Case Presentation: A 33-year-old male patient consulted the endocrinology department for primary infertility. He suffered from erectile dysfunction. He had been married for one year but had never had an intercourse with his partner. He reported a normal pubarche at the age of 14 with normal development of facial hair however, in time, had lost interest for the opposite sex and had no sexual partner at all. Physical examination was unremarkable and axillary and pubic hair development were consistent with Tanner Stage V. Stretched penile length was 11 cm. Scrotal ultrasonography showed bilateral small testes: (right testicular volume:12x17x28mm and the left testicular volume: 115x23x25mm) Bilateral epididymis were normal in size and sonographically homogenous. Penile ultrasonography suggested findings of venous insufficiency. Laboratory analysis revealed hypergonadotropic hypogonadism. Complete blood count, liver and kidney function tests, and thyroid function tests were normal in the examinations. FSH was 33.1 mIU / mL, LH was 17.44 mIU / mL and T. testosterone 277.4. Azoospermia was detected in semen analysis. Karyotype analysis showed, 46XY (13) 45, X (17) mosaicism.

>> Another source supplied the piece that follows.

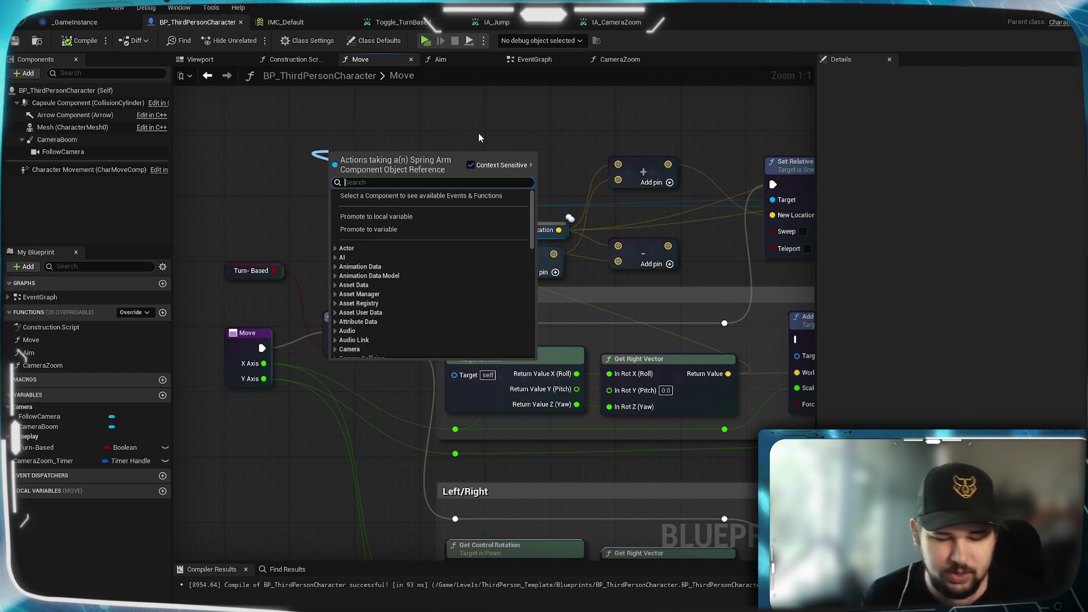
pyautogui.write('get')
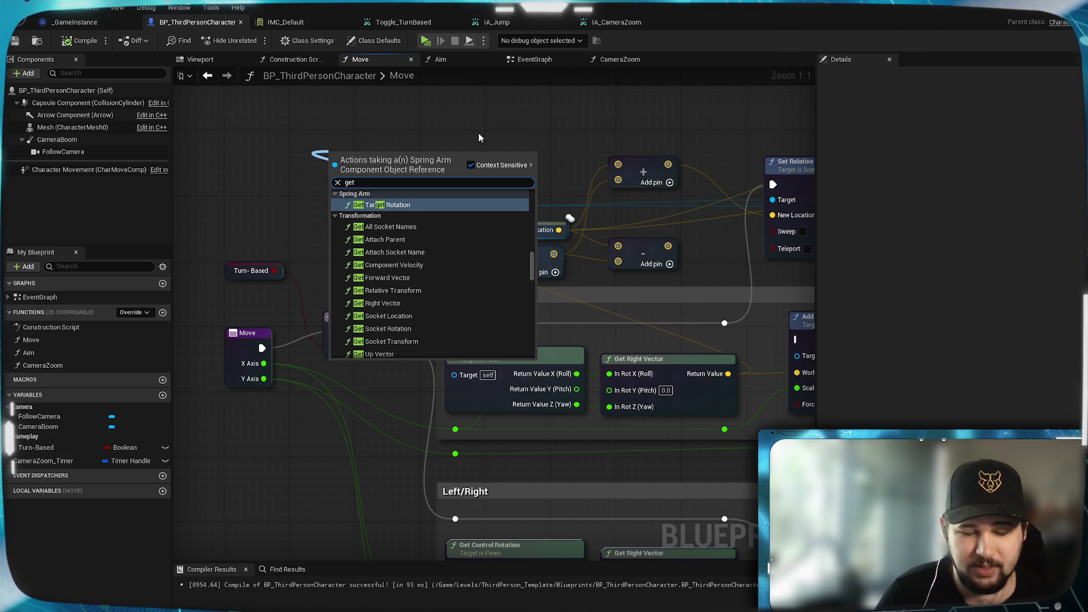
pyautogui.write(' rotat')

Conclusion: 45, X / 46, XY mosaicism can occur with a wide variety of phenotypes and patients without gender growth retardation can be easily ignored. It can affect hormonal balance, gonadal development, growth, and fertility. Chromosomal abnormalities should be considered in patients with absence of sexual desire and erectile dysfunction and hypergonadotropic hypogonadism, including phenotypically normal males.